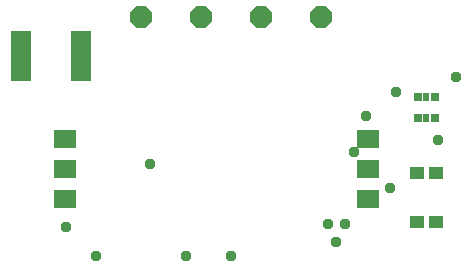
<source format=gbr>
G04 EAGLE Gerber X2 export*
%TF.Part,Single*%
%TF.FileFunction,Soldermask,Bot,1*%
%TF.FilePolarity,Negative*%
%TF.GenerationSoftware,Autodesk,EAGLE,9.1.0*%
%TF.CreationDate,2019-01-28T13:00:55Z*%
G75*
%MOMM*%
%FSLAX34Y34*%
%LPD*%
%AMOC8*
5,1,8,0,0,1.08239X$1,22.5*%
G01*
%ADD10R,0.703200X0.703200*%
%ADD11R,0.603200X0.703200*%
%ADD12R,1.203200X1.103200*%
%ADD13P,1.951982X8X22.500000*%
%ADD14R,1.727200X4.267200*%
%ADD15R,1.903200X1.503200*%
%ADD16C,0.959600*%


D10*
X363100Y130700D03*
D11*
X355600Y130700D03*
D10*
X348100Y130700D03*
X348100Y148700D03*
D11*
X355600Y148700D03*
D10*
X363100Y148700D03*
D12*
X347600Y43000D03*
X363600Y43000D03*
X363600Y84000D03*
X347600Y84000D03*
D13*
X114300Y215900D03*
X165100Y215900D03*
X215900Y215900D03*
X266700Y215900D03*
D14*
X63500Y182880D03*
X12700Y182880D03*
D15*
X306300Y62450D03*
X306300Y87850D03*
X306300Y113250D03*
X49300Y113250D03*
X49300Y87850D03*
X49300Y62450D03*
D16*
X50800Y38100D03*
X381000Y165100D03*
X121920Y91440D03*
X121920Y91440D03*
X121920Y91440D03*
X304800Y132080D03*
X365760Y111760D03*
X325120Y71120D03*
X294640Y101600D03*
X286484Y40640D03*
X272316Y40640D03*
X76200Y13942D03*
X330200Y152400D03*
X279400Y25400D03*
X152400Y13942D03*
X190500Y13942D03*
M02*

</source>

[ASSIGNMENT]
Lines holding the word "EAGLE" in the records above: how many are there? Answer with the number only.

[REPLY]
2